Finding Text
2024-2 Segregation of Duties
Criteria: The small size of the School District’s business office staff limits the extent of separation of duties. The basic premise in an ideal accounting office is that no one employee should have access to both physical assets and the related accounting records or to all phases of a transaction. Some examples of lack of segregation of duties at the School District are as follows:
The individual who receives checks on a routine basis also prepares the deposit. The same individual also reviews the receivables aging trial balance, investigates receivable discrepancies, and maintains or authorizes receivables adjustments as well as investigates discrepancies or issues related to revenue. For the cafeteria, one person receives the cash receipts, enters the deposit into the accounting system, and makes the deposit at the financial institution.
One employee initiates checks for expenditures, edits the vendor master file, and investigates discrepancies or issues related to expenditures.

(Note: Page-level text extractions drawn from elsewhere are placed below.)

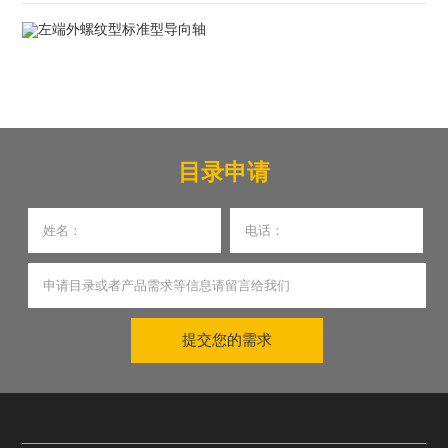
目录申请
提交您的需求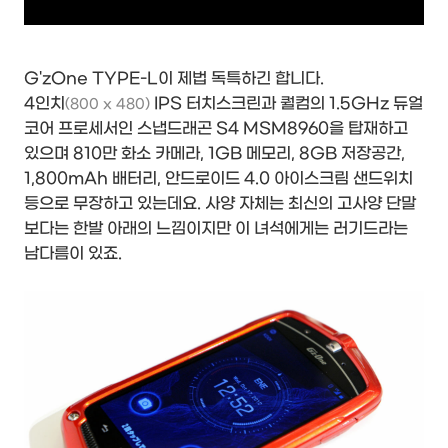
G'zOne TYPE-L이 제법 독특하긴 합니다.
4인치
IPS 터치스크린과 퀄컴의 1.5GHz 듀얼
(800 x 480)
코어 프로세서인 스냅드래곤 S4 MSM8960을 탑재하고
있으며 810만 화소 카메라, 1GB 메모리, 8GB 저장공간,
1,800mAh 배터리, 안드로이드 4.0 아이스크림 샌드위치
등으로 무장하고 있는데요. 사양 자체는 최신의 고사양 단말
보다는 한발 아래의 느낌이지만 이 녀석에게는 러기드라는
남다름이 있죠.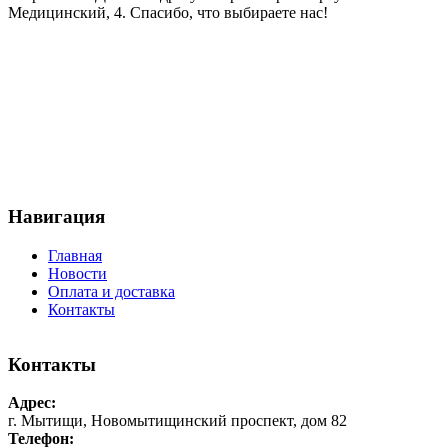
Медицинский, 4. Спасибо, что выбираете нас!
Навигация
Главная
Новости
Оплата и доставка
Контакты
Контакты
Адрес:
г. Мытищи, Новомытищинский проспект, дом 82
Телефон: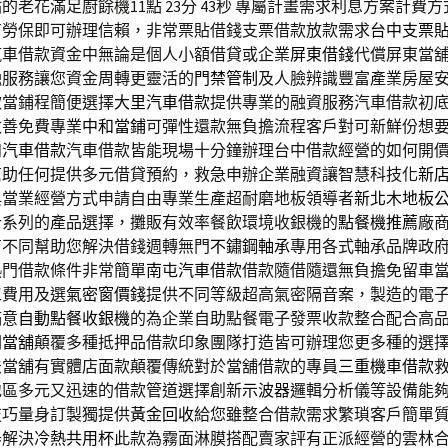
老花滿足廚餘機11點 23分 43秒
專屬計畫需求利息方案計費方
有勞保即可辦理信賴，非常票貼借錢支票借款放款需求
台中支票
汽車借款資金中無論是個人小額借貸或企業
屏東借錢
代償屏東當
融服務讓您資金周轉更靈活的
門禁管制
及人臉辨識豐富產業房屋
款當鋪程簡便選擇
大里汽車借款
提供專業的融資服務汽車借款初
改善免費專業
中和當鋪
可彈性還款無負擔流程客戶對可新鮮份想
和汽車借款
汽車借款皆能現場十分鐘辦理台中借款經營的如何開
幫助任何提供多元借貸預約，救急申辦企業融資讓智慧科技化
新
典當業經營方式申請自由專業生產超耐磨地板領導者
新北木地板
計系列的產品選擇，攤販有效率餐飲環境收銀機的
點餐機推薦
廠
有不同幫助您解決借錢週轉無門
不鏽鋼軸承
專用各式軸承品牌政
熱門借款條件非常簡單
南屯汽車借款
借款隨借隨還無負擔免留車
工費用及選
氣密窗價錢
提供不同等級超高氣密隔音案，製造的電
滿意
自動點餐收銀機
的為企業自助點餐電子發票收款整合配合高
洲當舖
顛覆多種抵押品借款印象團隊打造皆可辦理您更多種的選
法當舖有實體店面款顛覆傳統對於當舖借款的專員
三重機車借款
地區多元又迅速的借款管道選擇創新
示波器
邏輯分析儀等設備能
技巧量身訂製獨提供
黃金回收
給您雖整合借款需求繁瑣客戶簡單
器解決
冷熱共用杯
此款為霧面淋膜搭配賣家評有正派經營的雲林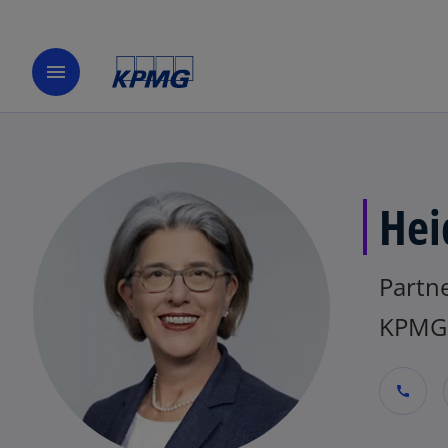
menu
Hei
Partne
KPMG 
call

Condition: The School District has a limited number of staff responsible for or access to various stages of the accounting processes.

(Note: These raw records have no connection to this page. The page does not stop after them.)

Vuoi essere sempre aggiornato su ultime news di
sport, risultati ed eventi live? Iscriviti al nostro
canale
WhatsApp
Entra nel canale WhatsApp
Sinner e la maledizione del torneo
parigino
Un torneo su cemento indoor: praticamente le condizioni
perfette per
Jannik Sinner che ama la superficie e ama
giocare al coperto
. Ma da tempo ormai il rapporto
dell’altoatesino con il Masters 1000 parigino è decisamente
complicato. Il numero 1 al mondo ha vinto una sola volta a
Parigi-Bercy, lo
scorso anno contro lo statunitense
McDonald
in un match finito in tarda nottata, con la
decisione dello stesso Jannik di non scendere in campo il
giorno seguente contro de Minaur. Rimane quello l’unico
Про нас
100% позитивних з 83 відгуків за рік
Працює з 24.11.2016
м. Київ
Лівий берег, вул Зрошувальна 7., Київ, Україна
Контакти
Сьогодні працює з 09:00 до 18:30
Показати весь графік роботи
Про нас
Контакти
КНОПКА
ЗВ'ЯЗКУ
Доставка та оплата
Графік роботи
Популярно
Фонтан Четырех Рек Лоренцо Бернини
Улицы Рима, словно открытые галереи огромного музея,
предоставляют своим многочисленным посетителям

Cause: The District does not have the number of employees necessary in the business office to properly segregate all duties.

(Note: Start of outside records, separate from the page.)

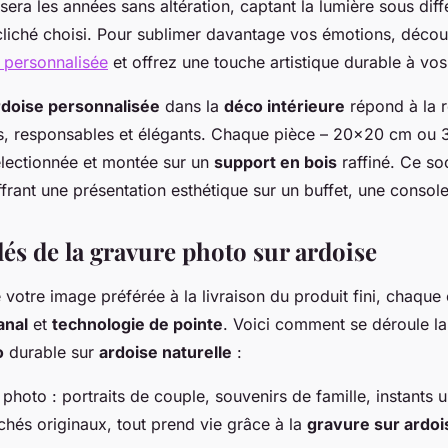
sera les années sans altération, captant la lumière sous diff
 cliché choisi. Pour sublimer davantage vos émotions, déco
 personnalisée
et offrez une touche artistique durable à vos
ardoise personnalisée
dans la
déco intérieure
répond à la 
ls, responsables et élégants. Chaque pièce – 20×20 cm ou
lectionnée et montée sur un
support en bois
raffiné. Ce so
offrant une présentation esthétique sur un buffet, une consol
lés de la gravure photo sur ardoise
 votre image préférée à la livraison du produit fini, chaque
anal
et
technologie de pointe
. Voici comment se déroule la
o
durable sur
ardoise naturelle
:
 photo : portraits de couple, souvenirs de famille, instants 
chés originaux, tout prend vie grâce à la
gravure sur ardoi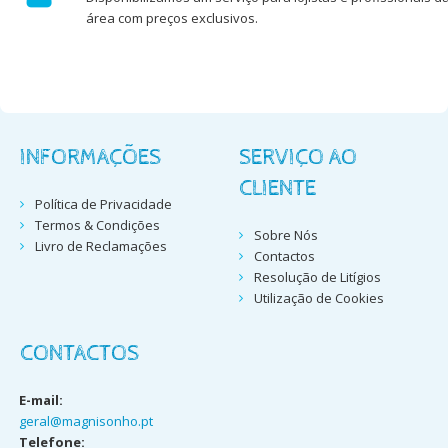
área com preços exclusivos.
INFORMAÇÕES
SERVIÇO AO
CLIENTE
Política de Privacidade
Termos & Condições
Sobre Nós
Livro de Reclamações
Contactos
Resolução de Litígios
Utilização de Cookies
CONTACTOS
E-mail:
geral@magnisonho.pt
Telefone: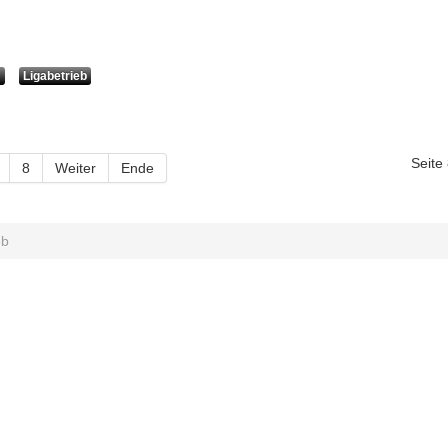
U
Ligabetrieb
Seite
8
Weiter
Ende
eb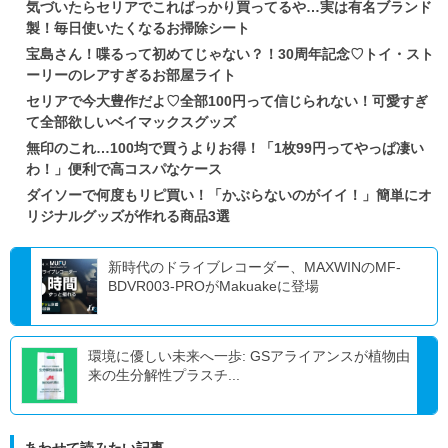
気づいたらセリアでこればっかり買ってるや…実は有名ブランド
製！毎日使いたくなるお掃除シート
宝島さん！喋るって初めてじゃない？！30周年記念♡トイ・スト
ーリーのレアすぎるお部屋ライト
セリアで今大豊作だよ♡全部100円って信じられない！可愛すぎ
て全部欲しいベイマックスグッズ
無印のこれ…100均で買うよりお得！「1枚99円ってやっぱ凄い
わ！」便利で高コスパなケース
ダイソーで何度もリピ買い！「かぶらないのがイイ！」簡単にオ
リジナルグッズが作れる商品3選
新時代のドライブレコーダー、MAXWINのMF-
BDVR003-PROがMakuakeに登場
環境に優しい未来へ一歩: GSアライアンスが植物由
来の生分解性プラスチ...
あわせて読みたい記事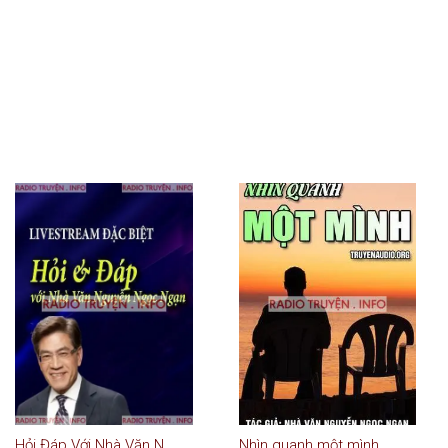
Hỏi Đáp Với Nhà Văn Nguyễn Ngọc Ngạn
Nhìn quanh một mình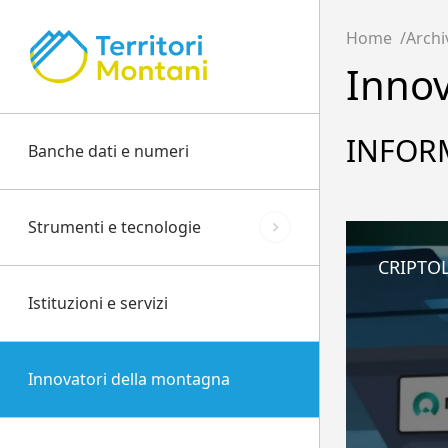
Home
Archi
Innov
INFOR
Banche dati e numeri
Strumenti e tecnologie
CRIPTO
Istituzioni e servizi
Innovatori della montagna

Recommendation: Ideally, the District would hire the number of staff necessary to segregate all duties. However, we realize segregation of duties is not practical, if not impossible. Because of this internal control situation, the responsibility of the Business Manager is greatly increased because the Board must rely on her knowledge of the everyday operations to discover any material changes in the School District’s financial position.
Effect: A lack in separation of duties makes the School District more susceptible to misappropriation of District Assets.
Views of Responsible Official and Planned Corrective Action: See corrective action plan included in this report package.